◆ INSTRUCTIONS FOR THE TASK: Beneath this task are records; state how many of their lines hold the word "more", and nothing else.

◆ WORKING DATA:
◇ ◇ ◇
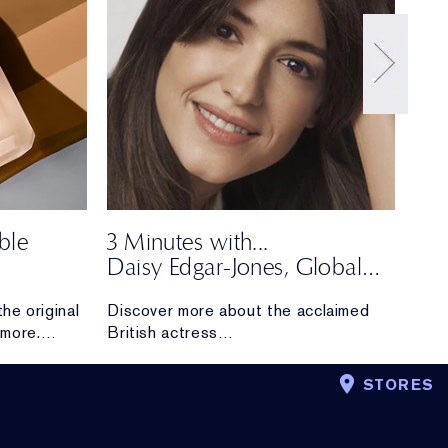
ble
3 Minutes with...
Dar
Daisy Edgar-Jones, Global
Say 
om
Brand Ambassador
our 
he original
Discover more about the acclaimed
more.
British actress
r fan
and newest Estée Lauder Global
 upgraded
Brand Ambassador.
STORES
The makeup and skincare essentials
she can’t live
without, what inspires her about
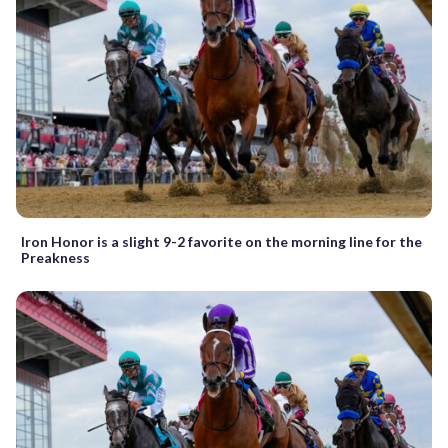
Iron Honor is a slight 9-2 favorite on the morning line for the
Preakness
◇ ◇ ◇
◆ REPLY TO THE TASK: 2